A Gynecologist, Dr Isaac Shamaki, has advised women to be psychologically prepared for a condition in their adult life called primenopause.
Perimenopause or menopause is the time when ovaries gradually begin to make less estrogen, which usually starts in a woman in her 40s but can even start in her 30s or earlier.
Shamaki told NAN in Abuja on Sunday that perimenopause means a time characterised by irregular menses, usually more spaced out, beginning from 30 years.
He said that in spite of its inevitability, women would experience changes in their menstrual cycle throughout since their period was directly tied to their hormones.
He explained that “from the late 30s, hormones start to fluctuate, and can lead to scanty, lighter periods.
“When a woman turns 40, her body starts to shake things up, before she reaches menopause, her body goes through perimenopause, a transition time between normal periods and full menopause.
“A skipped period is the first sign of deteriorating egg quality.
“Some months, the eggs just do not reach a point where they release, and so a period gets missed,” he said.
The expert said that women do not go into menopause until they go into a full year without menstruation.
Shamaki said that a woman’s period could come closer together because there was no “normal” period when it comes to her menstrual cycle.
He noted that some women might actually experience more periods in their post 40, adding that “in some cases, estrogen and progesterone surge during the menstrual cycle and periods could come closer together, and the flow might get heavier.
According to him, the period will be late in some months, while in some months, it skips.
“As hormones fluctuate more dramatically, women who have mood symptoms with their periods tend to see more fluctuations in those moods.
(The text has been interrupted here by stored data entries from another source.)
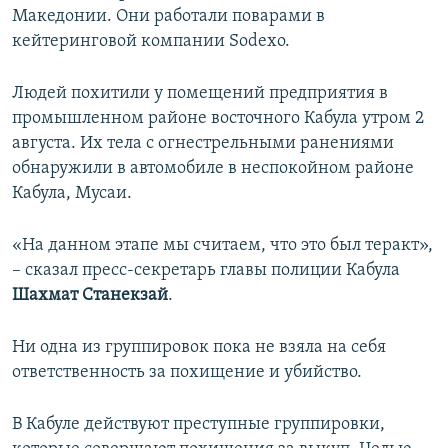
Македонии. Они работали поварами в
ПРИСОЕДИНЯЙТЕСЬ!
ПОБЕДИТЕЛЕЙ НЕ СУДЯТ?
кейтеринговой компании Sodexo.
КРЫМ.НЕПОКОРЕННЫЙ
ELIFBE
Людей похитили у помещений предприятия в
промышленном районе восточного Кабула утром 2
УКРАИНСКАЯ ПРОБЛЕМА КРЫМА
августа. Их тела с огнестрельными ранениями
Все сайты RFE/RL
обнаружили в автомобиле в неспокойном районе
Кабула, Мусаи.
«На данном этапе мы считаем, что это был теракт»,
– сказал пресс-секретарь главы полиции Кабула
Шахмат Станекзай
.
Ни одна из группировок пока не взяла на себя
ответственность за похищение и убийство.
В Кабуле действуют преступные группировки,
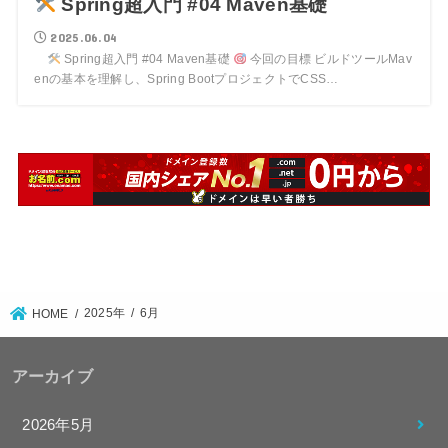
Spring超入門 #04 Maven基礎
2025.06.04
Spring超入門 #04 Maven基礎
今回の目標 ビルドツールMav
enの基本を理解し、Spring BootプロジェクトでCSS…
2025年
6月
HOME
アーカイブ
2026年5月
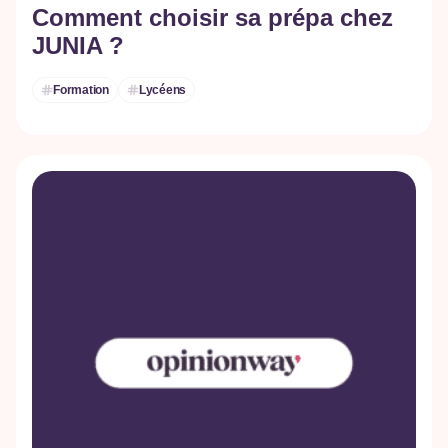
Comment choisir sa prépa chez
JUNIA ?
Formation
Lycéens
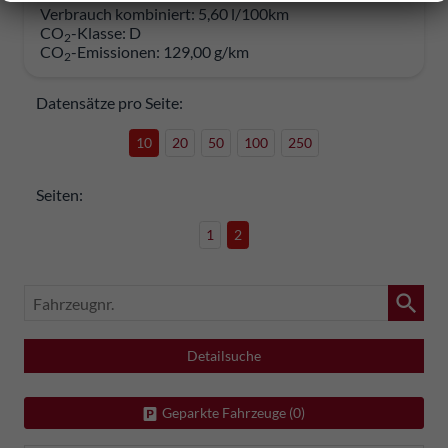
Verbrauch kombiniert:
5,60 l/100km
CO
-Klasse:
D
2
CO
-Emissionen:
129,00 g/km
2
Datensätze pro Seite:
10
20
50
100
250
Seiten:
1
2
Fahrzeugnr.
Detailsuche
Geparkte Fahrzeuge (
0
)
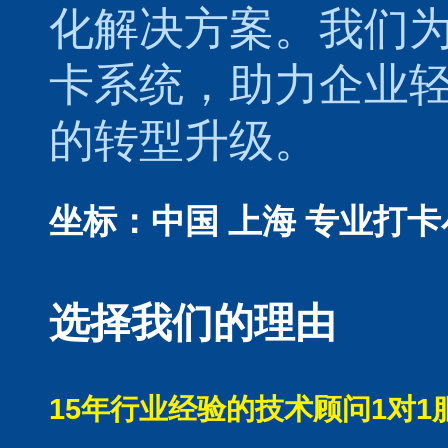
化解决方案。我们
卡系统，助力企业
的转型升级。
坐标：中国 上海
专业打卡
选择我们的理由
15年行业经验的技术顾问1对1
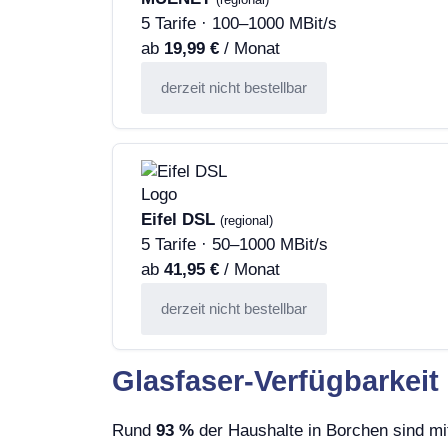
5 Tarife · 100–1000 MBit/s
ab
19,99 €
/ Monat
derzeit nicht bestellbar
Eifel DSL
(regional)
5 Tarife · 50–1000 MBit/s
ab
41,95 €
/ Monat
derzeit nicht bestellbar
Glasfaser-Verfügbarkeit
Rund
93 %
der Haushalte in Borchen sind mi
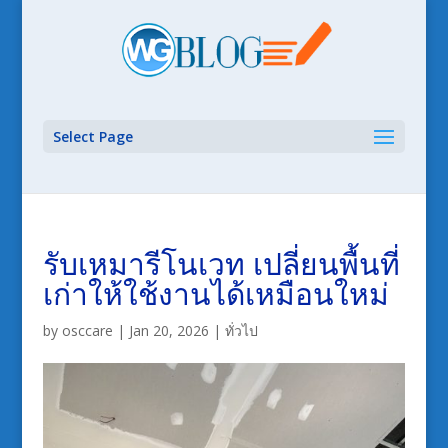
Select Page
รับเหมารีโนเวท เปลี่ยนพื้นที่
เก่าให้ใช้งานได้เหมือนใหม่
by
osccare
|
Jan 20, 2026
|
ทั่วไป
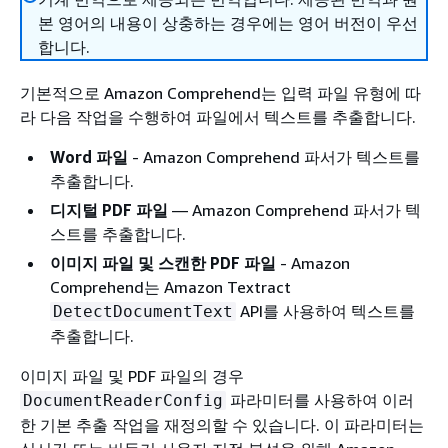
본 영어의 내용이 상충하는 경우에는 영어 버전이 우선
합니다.
기본적으로 Amazon Comprehend는 입력 파일 유형에 따
라 다음 작업을 수행하여 파일에서 텍스트를 추출합니다.
Word 파일
- Amazon Comprehend 파서가 텍스트를
추출합니다.
디지털 PDF 파일
— Amazon Comprehend 파서가 텍
스트를 추출합니다.
이미지 파일 및 스캔한 PDF 파일
- Amazon
Comprehend는 Amazon Textract
API를 사용하여 텍스트를
DetectDocumentText
추출합니다.
이미지 파일 및 PDF 파일의 경우
파라미터를 사용하여 이러
DocumentReaderConfig
한 기본 추출 작업을 재정의할 수 있습니다. 이 파라미터는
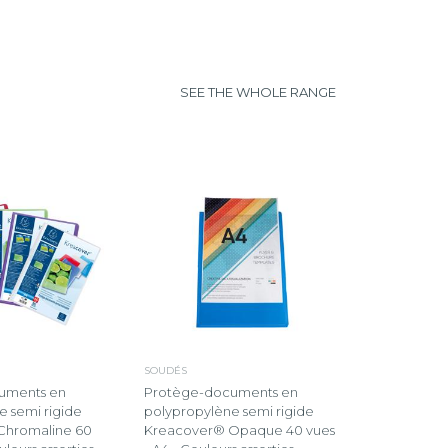
SEE THE WHOLE RANGE
SOUDÉS
uments en
Protège-documents en
e semi rigide
polypropylène semi rigide
Chromaline 60
Kreacover® Opaque 40 vues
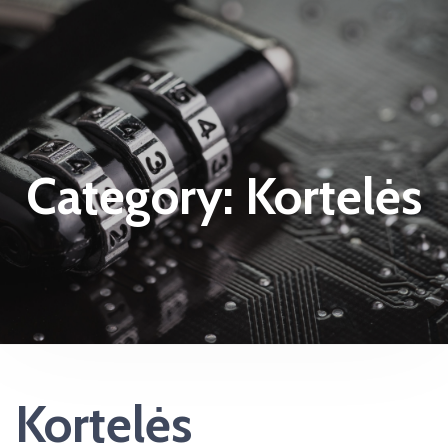
Category:
Kortelės
Kortelės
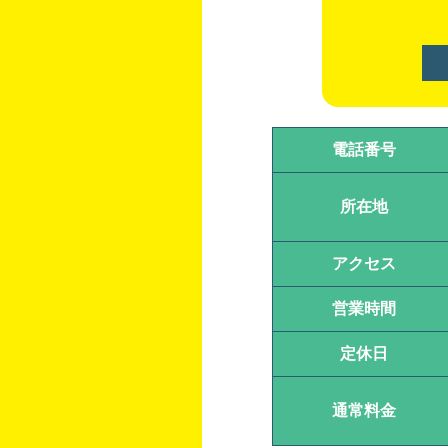
電話番号
所在地
アクセス
営業時間
定休日
通常料金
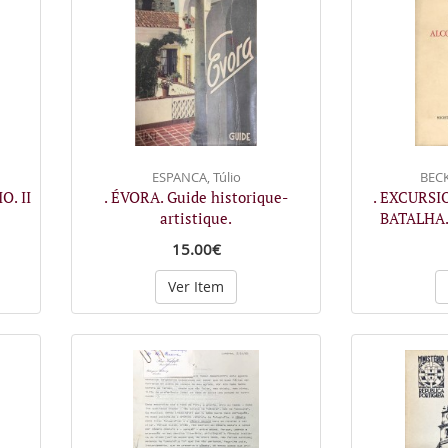
ESPANCA, Túlio
BECK
. II
. ÉVORA. Guide historique-
. EXCURSI
artistique.
BATALHA. 
15.00€
Ver Item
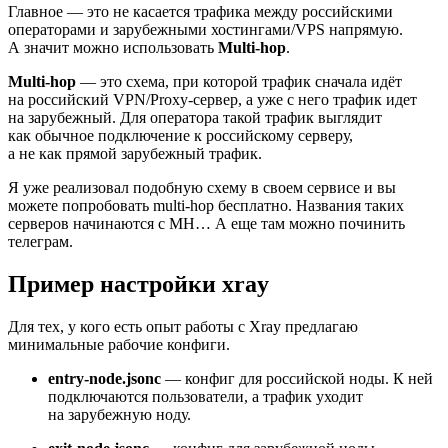
Главное — это не касается трафика между российскими
операторами и зарубежными хостингами/VPS напрямую.
А значит можно использовать
Multi‑hop
.
Multi‑hop
— это схема, при которой трафик сначала идёт
на российский VPN/Proxy‑сервер, а уже с него трафик идет
на зарубежный. Для оператора такой трафик выглядит
как обычное подключение к российскому серверу,
а не как прямой зарубежный трафик.
Я уже реализовал подобную схему в своем сервисе и вы
можете попробовать multi‑hop бесплатно. Названия таких
серверов начинаются с MH… А еще там можно починить
телеграм.
Пример настройки xray
Для тех, у кого есть опыт работы с Xray предлагаю
минимальные рабочие конфиги.
entry‑node.jsonc
— конфиг для российской ноды. К ней
подключаются пользователи, а трафик уходит
на зарубежную ноду.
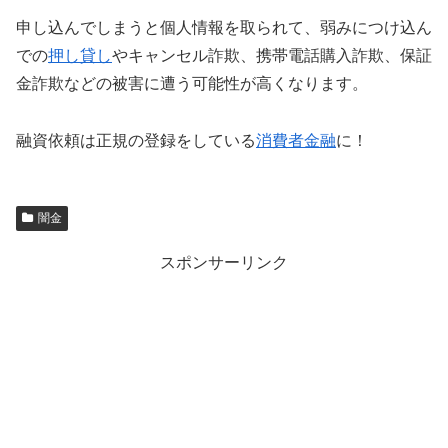
申し込んでしまうと個人情報を取られて、弱みにつけ込ん
での
押し貸し
やキャンセル詐欺、携帯電話購入詐欺、保証
金詐欺などの被害に遭う可能性が高くなります。
融資依頼は正規の登録をしている
消費者金融
に！
闇金
スポンサーリンク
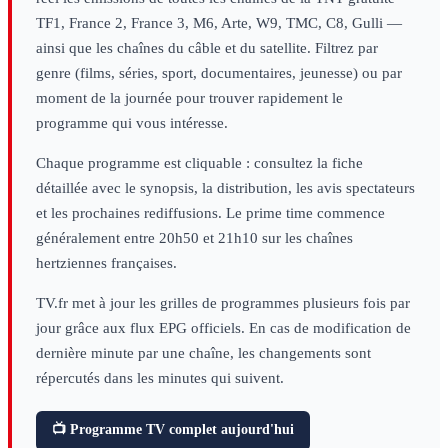
TF1, France 2, France 3, M6, Arte, W9, TMC, C8, Gulli —
ainsi que les chaînes du câble et du satellite. Filtrez par
genre (films, séries, sport, documentaires, jeunesse) ou par
moment de la journée pour trouver rapidement le
programme qui vous intéresse.
Chaque programme est cliquable : consultez la fiche
détaillée avec le synopsis, la distribution, les avis spectateurs
et les prochaines rediffusions. Le prime time commence
généralement entre 20h50 et 21h10 sur les chaînes
hertziennes françaises.
TV.fr met à jour les grilles de programmes plusieurs fois par
jour grâce aux flux EPG officiels. En cas de modification de
dernière minute par une chaîne, les changements sont
répercutés dans les minutes qui suivent.
📺 Programme TV complet aujourd'hui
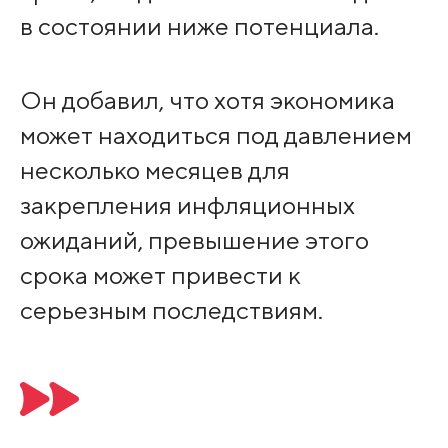
в состоянии ниже потенциала.
Он добавил, что хотя экономика
может находиться под давлением
несколько месяцев для
закрепления инфляционных
ожиданий, превышение этого
срока может привести к
серьезным последствиям.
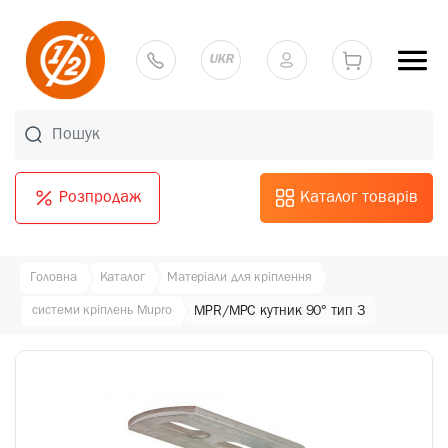
UKR
Розпродаж
Каталог товарів
Головна
Каталог
Матеріали для кріплення
системи кріплень Mupro
MPR/MPC кутник 90° тип 3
Some women get very depressed as the hormonal fluctuations become more significant.
“If you find yourself becoming significantly depressed, do not’t be afraid to reach out to your doctor.
“Anti-depressants are very helpful in this kind of depression, and if left untreated, it can become very severe during the menopausal transition,” he advised.
Shamaki noted that even though periods might come less frequently or might be lighter than before, they would still experience those gut-churning cramps and they might actually be worse.
He said that cramps could get worse in the beginning of perimenopause due to the closer and stronger surges of estrogen and progesterone.
“The good news, however, is that as you get close to menopause, menstrual flow becomes less often and is lighter hence, less cramps.